Supplied data START
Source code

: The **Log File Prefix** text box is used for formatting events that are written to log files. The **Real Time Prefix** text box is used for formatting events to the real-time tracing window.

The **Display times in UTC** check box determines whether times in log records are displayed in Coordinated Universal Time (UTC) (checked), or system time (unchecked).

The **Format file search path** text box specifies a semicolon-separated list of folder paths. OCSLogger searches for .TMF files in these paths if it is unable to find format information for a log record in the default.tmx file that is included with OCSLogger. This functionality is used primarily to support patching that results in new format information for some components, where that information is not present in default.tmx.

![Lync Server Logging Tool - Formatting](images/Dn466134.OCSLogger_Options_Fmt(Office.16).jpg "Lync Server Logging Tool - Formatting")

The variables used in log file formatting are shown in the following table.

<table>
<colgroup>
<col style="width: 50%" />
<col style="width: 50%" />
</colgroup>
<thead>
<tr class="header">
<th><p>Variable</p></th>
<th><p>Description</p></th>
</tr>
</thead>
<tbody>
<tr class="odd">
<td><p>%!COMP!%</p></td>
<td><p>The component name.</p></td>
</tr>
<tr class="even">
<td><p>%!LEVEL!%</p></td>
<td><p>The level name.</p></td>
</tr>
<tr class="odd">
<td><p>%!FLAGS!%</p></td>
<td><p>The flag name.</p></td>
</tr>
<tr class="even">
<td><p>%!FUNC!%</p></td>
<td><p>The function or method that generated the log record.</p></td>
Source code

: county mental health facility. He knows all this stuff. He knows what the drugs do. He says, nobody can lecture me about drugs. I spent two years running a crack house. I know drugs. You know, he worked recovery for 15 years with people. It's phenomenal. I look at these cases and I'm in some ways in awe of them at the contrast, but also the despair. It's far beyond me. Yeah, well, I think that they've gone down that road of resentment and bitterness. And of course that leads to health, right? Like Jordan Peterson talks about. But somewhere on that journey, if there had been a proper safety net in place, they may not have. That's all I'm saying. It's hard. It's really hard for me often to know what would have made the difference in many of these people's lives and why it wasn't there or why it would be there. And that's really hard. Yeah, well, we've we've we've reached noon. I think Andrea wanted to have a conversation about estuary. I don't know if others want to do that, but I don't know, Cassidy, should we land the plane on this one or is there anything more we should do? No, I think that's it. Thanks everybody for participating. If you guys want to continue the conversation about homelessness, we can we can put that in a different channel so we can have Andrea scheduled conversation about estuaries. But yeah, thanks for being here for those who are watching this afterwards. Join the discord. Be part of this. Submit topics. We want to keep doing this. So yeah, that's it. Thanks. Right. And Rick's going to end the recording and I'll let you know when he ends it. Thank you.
Supplied data END
* How to complete this task:
Which lines of the data above contain the word "some" with matching case? Pick out each of them and copy it.

* Exercise answer:
The **Format file search path** text box specifies a semicolon-separated list of folder paths. OCSLogger searches for .TMF files in these paths if it is unable to find format information for a log record in the default.tmx file that is included with OCSLogger. This functionality is used primarily to support patching that results in new format information for some components, where that information is not present in default.tmx.
: county mental health facility. He knows all this stuff. He knows what the drugs do. He says, nobody can lecture me about drugs. I spent two years running a crack house. I know drugs. You know, he worked recovery for 15 years with people. It's phenomenal. I look at these cases and I'm in some ways in awe of them at the contrast, but also the despair. It's far beyond me. Yeah, well, I think that they've gone down that road of resentment and bitterness. And of course that leads to health, right? Like Jordan Peterson talks about. But somewhere on that journey, if there had been a proper safety net in place, they may not have. That's all I'm saying. It's hard. It's really hard for me often to know what would have made the difference in many of these people's lives and why it wasn't there or why it would be there. And that's really hard. Yeah, well, we've we've we've reached noon. I think Andrea wanted to have a conversation about estuary. I don't know if others want to do that, but I don't know, Cassidy, should we land the plane on this one or is there anything more we should do? No, I think that's it. Thanks everybody for participating. If you guys want to continue the conversation about homelessness, we can we can put that in a different channel so we can have Andrea scheduled conversation about estuaries. But yeah, thanks for being here for those who are watching this afterwards. Join the discord. Be part of this. Submit topics. We want to keep doing this. So yeah, that's it. Thanks. Right. And Rick's going to end the recording and I'll let you know when he ends it. Thank you.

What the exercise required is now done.